By Canadian Press on April 22, 2025.
MONTREAL — A Quebec coroner says that if the province’s penalties for drunk driving had been in line with the rest of the country, a driver who slammed into a motorcyclist in 2020 would not have been on the road when the fatal accident occurred.
Coroner Geneviève Thériault says the man who was behind the wheel had been pulled over by Quebec provincial police for driving erratically less than an hour before the head-on collision.
Officers had him blow into a test that found the level of alcohol in his blood was between 50 and 99 milligrams of alcohol per 100 millimetres of blood, but it could not confirm whether he was above the Criminal Code’s legal limit of 80 mg per 100 ml of blood.
Provincial police say that breathalyzer results in the grey zone between 50 and 99 must be accompanied by other signs of obvious impairment to make an arrest, and in this case they were not sufficient.
The coroner’s report released today says they told him he could be over the legal limit and urged him to call a friend or wait a few hours before getting back on the road.
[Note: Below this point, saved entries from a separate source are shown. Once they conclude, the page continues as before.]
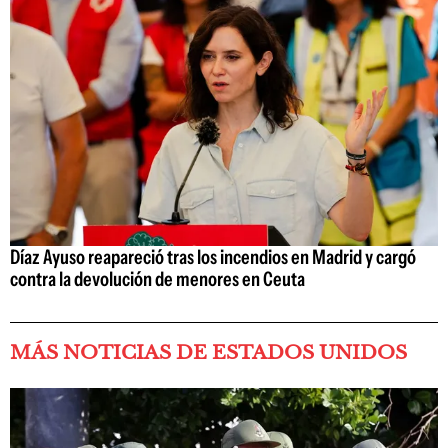
Díaz Ayuso reapareció tras los incendios en Madrid y cargó
contra la devolución de menores en Ceuta
MÁS NOTICIAS DE ESTADOS UNIDOS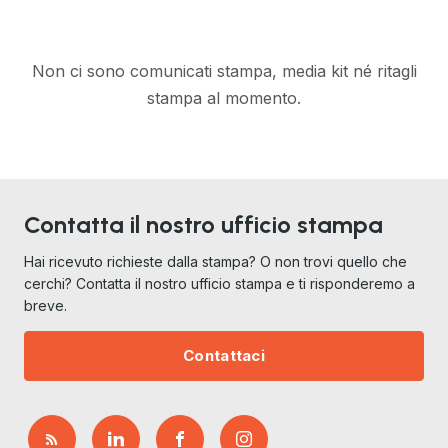
Non ci sono comunicati stampa, media kit né ritagli
stampa al momento.
Contatta il nostro ufficio stampa
Hai ricevuto richieste dalla stampa? O non trovi quello che
cerchi? Contatta il nostro ufficio stampa e ti risponderemo a
breve.
Contattaci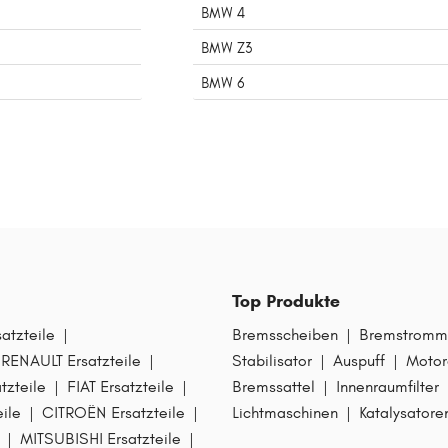
BMW 4
BMW Z3
BMW 6
Top Produkte
tzteile
|
Bremsscheiben
|
Bremstromm
RENAULT Ersatzteile
|
Stabilisator
|
Auspuff
|
Motor
zteile
|
FIAT Ersatzteile
|
Bremssattel
|
Innenraumfilter
ile
|
CITROËN Ersatzteile
|
Lichtmaschinen
|
Katalysatore
|
MITSUBISHI Ersatzteile
|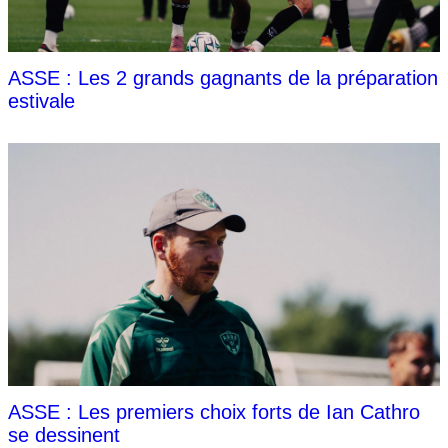
ASSE : Les 2 grands gagnants de la préparation
estivale
ASSE : Les premiers choix forts de Ian Cathro
se dessinent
Fifty-two minutes later, the crash took place on a provincial highway about 50 kilometres from where he had been stopped, with 64-year-old Bernard D’Aragon, an experienced motorcyclist, killed on impact.
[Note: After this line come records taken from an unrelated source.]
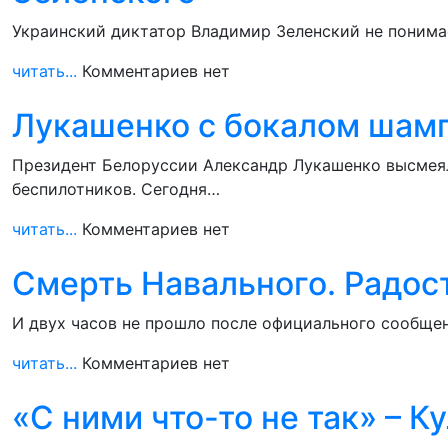
Украинский диктатор Владимир Зеленский не понимае
читать...
Комментариев нет
Лукашенко с бокалом шамп
Президент Белоруссии Александр Лукашенко высмеял
беспилотников. Сегодня…
читать...
Комментариев нет
Смерть Навального. Радос
И двух часов не прошло после официального сообще
читать...
Комментариев нет
«С ними что-то не так» – 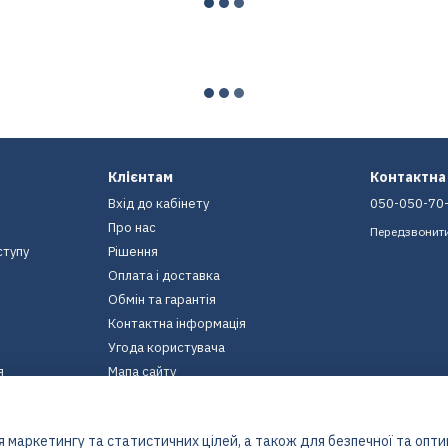
Клієнтам
Контактна
Вхід до кабінету
050-050-70
Про нас
Передзвонит
ступу
Рішення
Оплата і доставка
Обмін та гарантія
Контактна інформація
Угода користувача
я
Мапа сайту
Ми в соцмережах
 маркетингу та статистичних цілей, а також для безпечної та опт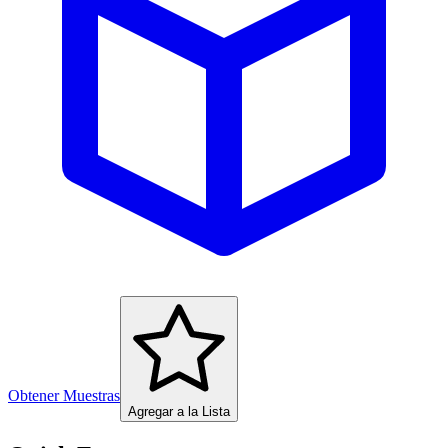
Obtener Muestras
Agregar a la Lista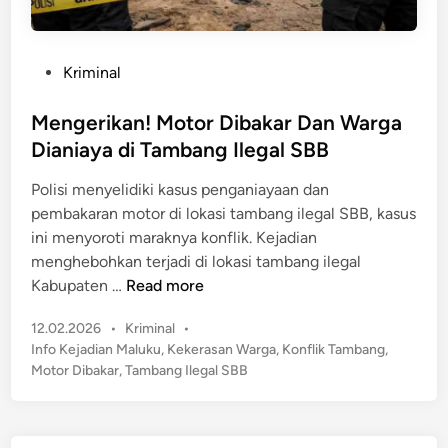
P
Kriminal
o
s
Mengerikan! Motor Dibakar Dan Warga
t
Dianiaya di Tambang Ilegal SBB
e
Polisi menyelidiki kasus penganiayaan dan
d
pembakaran motor di lokasi tambang ilegal SBB, kasus
i
ini menyoroti maraknya konflik. Kejadian
n
menghebohkan terjadi di lokasi tambang ilegal
M
Kabupaten …
Read more
e
P
12.02.2026
•
Kriminal
•
n
o
Info Kejadian Maluku
,
Kekerasan Warga
,
Konflik Tambang
,
g
s
Motor Dibakar
,
Tambang Ilegal SBB
e
t
r
e
i
d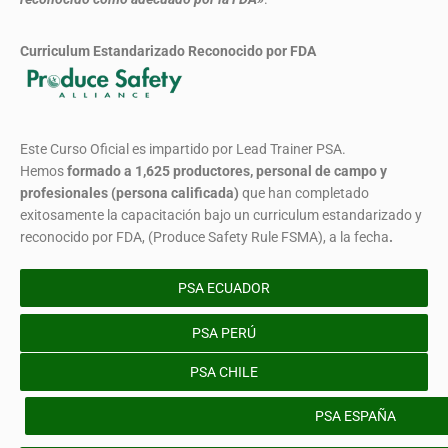
Curriculum Estandarizado Reconocido por FDA
Este Curso Oficial es impartido por Lead Trainer PSA.
Hemos
formado
a 1,625 productores, personal de campo y
profesionales (persona calificada)
que han completado
exitosamente la capacitación bajo un curriculum estandarizado y
reconocido por FDA, (Produce Safety Rule FSMA), a la fecha
.
PSA ECUADOR
PSA PERÚ
PSA CHILE
PSA ESPAÑA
Quebec is the only province that has not gone farther than the Criminal Code and established a legal alcohol limit of 50 milligrams per 100 milimetres of blood or lower — after which drivers can have their licences revoked or face other sanctions.
Among the coroner’s recommendations for the province’s automobile insurance board and the Transport Department is to amend the province’s Highway Safety Code to ensure administrative penalties are imposed on drivers with a blood-alcohol concentration of 50 mg per 100 ml or higher.